Participants in the 2007 Kent Relay for Life do a lap together at French Field during the opening ceremony of the relay. Organizers are hoping to raise funds and cancer awareness with the event.

Participants in the 2007 Kent Relay for Life do a lap together at French Field during the opening ceremony of the relay. Organizers are hoping to raise funds and cancer awareness with the event.

Nearly 800 participants and a crowd as large as 5,000 are expected at the Relay for Life of Kent Friday and Saturday at French Field at Kent-Meridian High School.

Seventy-seven teams are registered for the 11th-annual event that raises money for the American Cancer Society to support cancer research.

“Our goal is $195,000,” said Winston Johnson, publicity chairman for the Relay for Life of Kent. “Last year, we raised $185,000.”

The 20-hour relay goes from 6 p.m. Friday until 2 p.m. Saturday.

Relay organizers, who are all volunteers, have had to fight the recession as they’ve worked to raise money through the event this year.

“The recession already kicked us,” Johnson said. “The last couple of years we have not made our goals. Our goal last year was $220,000. That’s one reason we only increased our goal by $10,000 this year rather than the usual 20 or 30 percent.”

Friends and relatives of the relay participants are expected to pack French Field at about 10 p.m. Friday for the Luminaria Ceremony of Hope. During the ceremony, paper bags containing lit votive candles are set out around the edge of the track. Each bears the name of a person fighting cancer, or a loved one lost to the disease. People then begin reading off the names from the luminaria.

“Everyone holds hands all the way around the interior of the field,” Johnson said. “We can get at least 3,000 people in there for that.”

Many of the funds raised will be spent on research in the state through the Fred Hutchinson Cancer Research Center in Seattle, the Seattle Children’s Hospital and the University of Washington.

“We need to find a way to overcome this disease,” Johnson said. “The whole idea behind the relay is to raise money.”
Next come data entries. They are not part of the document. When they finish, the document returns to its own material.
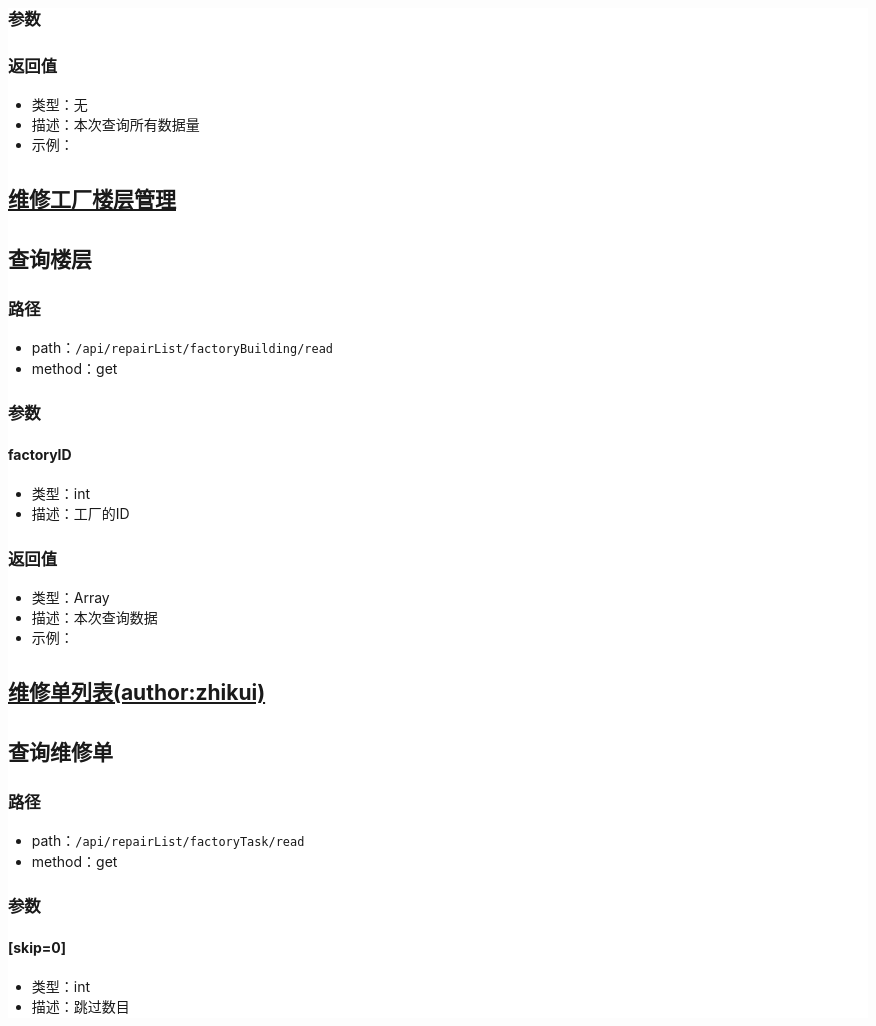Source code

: ### 参数



### 返回值
 - 类型：无
 - 描述：本次查询所有数据量
 - 示例：
```

```

[维修工厂楼层管理](#维修工厂楼层管理)
-----------------
## 查询楼层

### 路径
 - path：`/api/repairList/factoryBuilding/read`
 - method：get

### 参数

#### factoryID
 - 类型：int
 - 描述：工厂的ID



### 返回值
 - 类型：Array
 - 描述：本次查询数据
 - 示例：
```

```

[维修单列表(author:zhikui)](#维修单列表(author:zhikui))
-----------------
## 查询维修单

### 路径
 - path：`/api/repairList/factoryTask/read`
 - method：get

### 参数

#### [skip=0]
 - 类型：int
 - 描述：跳过数目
Nearly $1.5 million has been raised by the Relay for Life of Kent in the event’s 10 years, Johnson said. More than $3 billion has been raised worldwide since the cancer society started Relay for Life 25 years ago.
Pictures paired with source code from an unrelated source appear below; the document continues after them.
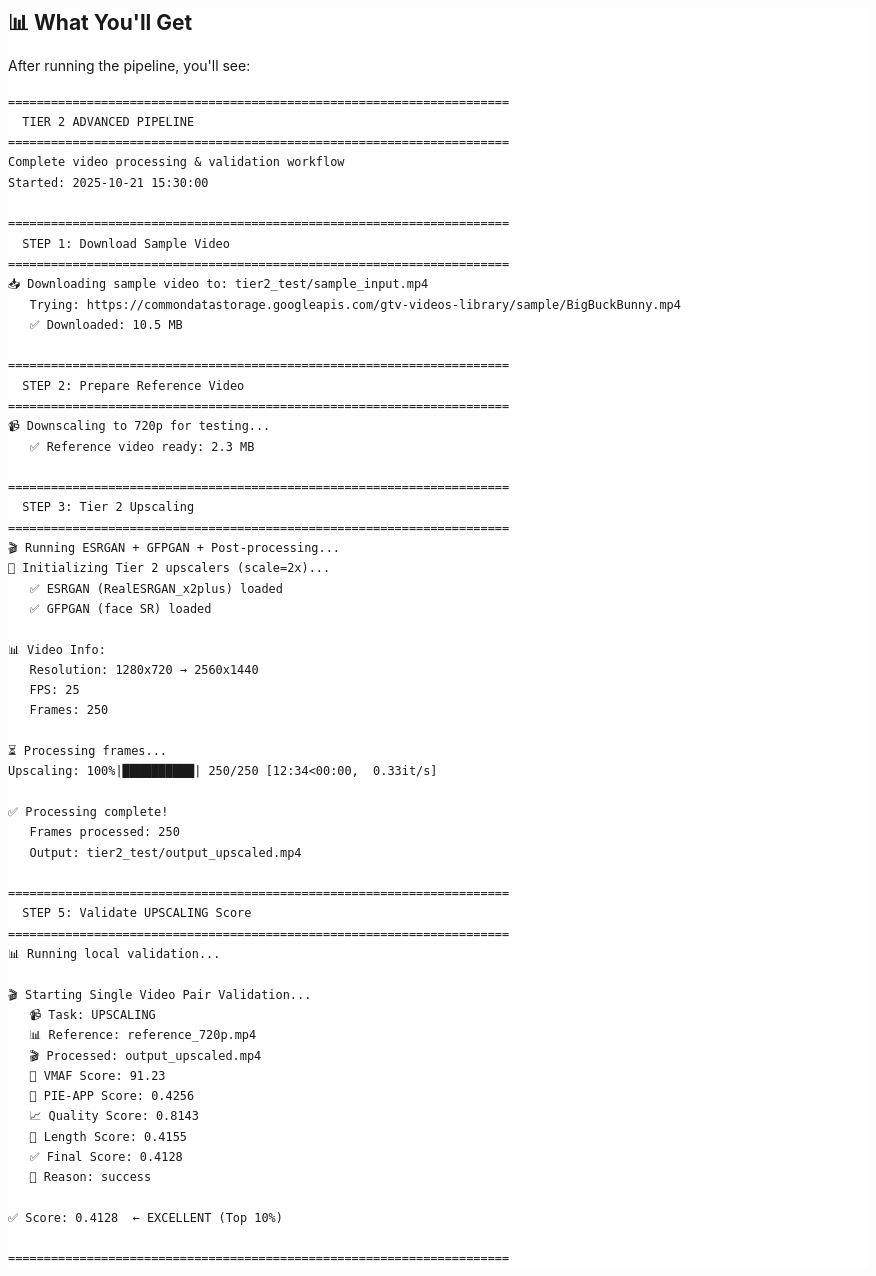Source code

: 
## 📊 What You'll Get

After running the pipeline, you'll see:

```
======================================================================
  TIER 2 ADVANCED PIPELINE
======================================================================
Complete video processing & validation workflow
Started: 2025-10-21 15:30:00

======================================================================
  STEP 1: Download Sample Video
======================================================================
📥 Downloading sample video to: tier2_test/sample_input.mp4
   Trying: https://commondatastorage.googleapis.com/gtv-videos-library/sample/BigBuckBunny.mp4
   ✅ Downloaded: 10.5 MB

======================================================================
  STEP 2: Prepare Reference Video
======================================================================
📹 Downscaling to 720p for testing...
   ✅ Reference video ready: 2.3 MB

======================================================================
  STEP 3: Tier 2 Upscaling
======================================================================
🎬 Running ESRGAN + GFPGAN + Post-processing...
🔧 Initializing Tier 2 upscalers (scale=2x)...
   ✅ ESRGAN (RealESRGAN_x2plus) loaded
   ✅ GFPGAN (face SR) loaded

📊 Video Info:
   Resolution: 1280x720 → 2560x1440
   FPS: 25
   Frames: 250

⏳ Processing frames...
Upscaling: 100%|██████████| 250/250 [12:34<00:00,  0.33it/s]

✅ Processing complete!
   Frames processed: 250
   Output: tier2_test/output_upscaled.mp4

======================================================================
  STEP 5: Validate UPSCALING Score
======================================================================
📊 Running local validation...

🎬 Starting Single Video Pair Validation...
   📹 Task: UPSCALING
   📊 Reference: reference_720p.mp4
   🎬 Processed: output_upscaled.mp4
   🎯 VMAF Score: 91.23
   🎨 PIE-APP Score: 0.4256
   📈 Quality Score: 0.8143
   📏 Length Score: 0.4155
   ✅ Final Score: 0.4128
   📝 Reason: success

✅ Score: 0.4128  ← EXCELLENT (Top 10%)

======================================================================
```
Numerous volunteers help make the Kent relay a success.

“There are a lot of really dedicated volunteers,” Johnson said. “They put their lives on hold for about six or seven months to make it happen.”
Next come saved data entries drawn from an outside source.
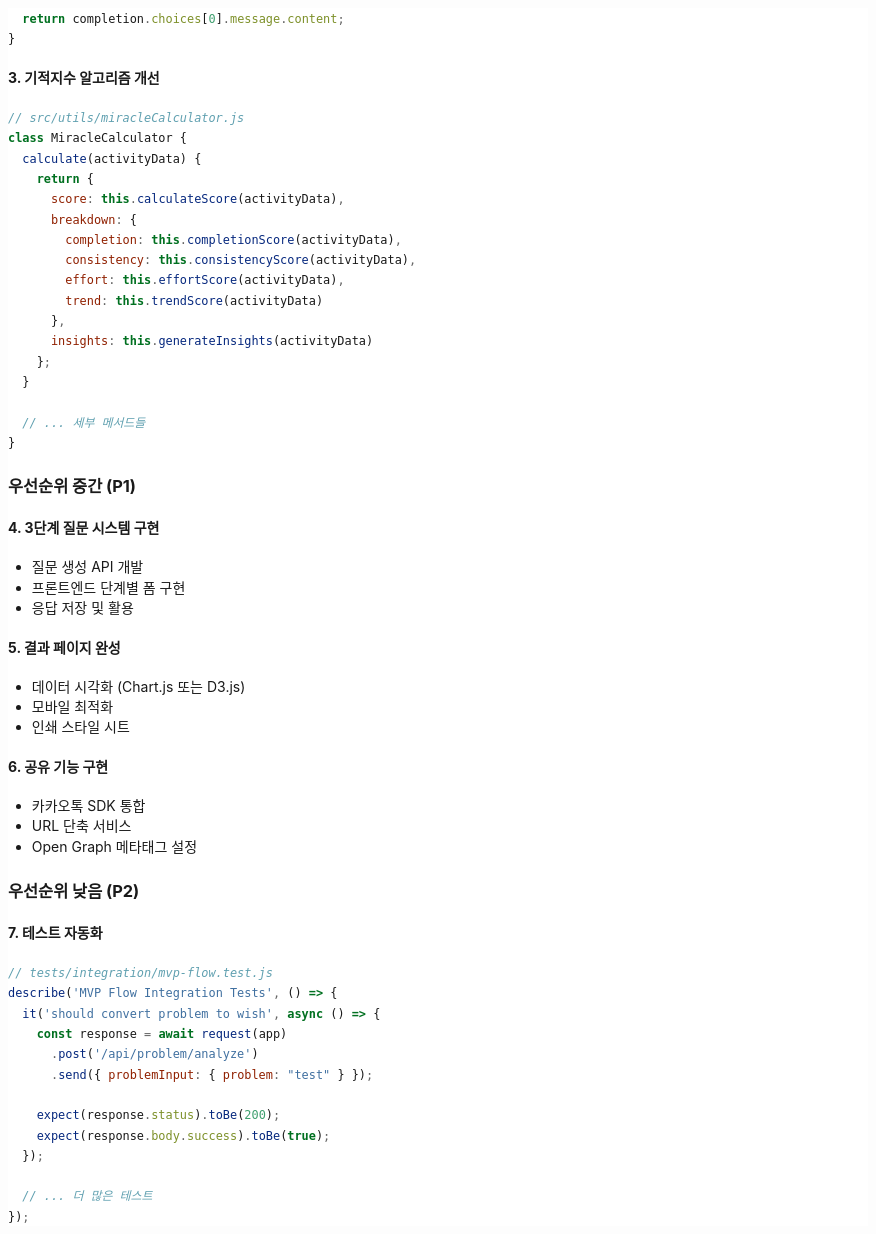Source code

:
 ```javascript
  return completion.choices[0].message.content;
}
```

#### 3. 기적지수 알고리즘 개선
```javascript
// src/utils/miracleCalculator.js
class MiracleCalculator {
  calculate(activityData) {
    return {
      score: this.calculateScore(activityData),
      breakdown: {
        completion: this.completionScore(activityData),
        consistency: this.consistencyScore(activityData),
        effort: this.effortScore(activityData),
        trend: this.trendScore(activityData)
      },
      insights: this.generateInsights(activityData)
    };
  }

  // ... 세부 메서드들
}
```

### 우선순위 중간 (P1)

#### 4. 3단계 질문 시스템 구현
- 질문 생성 API 개발
- 프론트엔드 단계별 폼 구현
- 응답 저장 및 활용

#### 5. 결과 페이지 완성
- 데이터 시각화 (Chart.js 또는 D3.js)
- 모바일 최적화
- 인쇄 스타일 시트

#### 6. 공유 기능 구현
- 카카오톡 SDK 통합
- URL 단축 서비스
- Open Graph 메타태그 설정

### 우선순위 낮음 (P2)

#### 7. 테스트 자동화
```javascript
// tests/integration/mvp-flow.test.js
describe('MVP Flow Integration Tests', () => {
  it('should convert problem to wish', async () => {
    const response = await request(app)
      .post('/api/problem/analyze')
      .send({ problemInput: { problem: "test" } });

    expect(response.status).toBe(200);
    expect(response.body.success).toBe(true);
  });

  // ... 더 많은 테스트
});
```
The Relay for Life of Kent is the second-largest community event in the city next to the Kent Cornucopia Days, a three-day festival on July 10-12. It’s also one of the biggest Relay for Life events in King County.

The participating relay teams include members who camp out at French Field and take turns walking or running around the track.

Each team must have at least one representative on the track at all times throughout the 20 hours.

Sponsors of the Relay for Life of Kent include Valley Orthopedic Associates, the Kent School District, the Kent Lions Club, the Kent Reporter, Valley Medical Center and Group Health.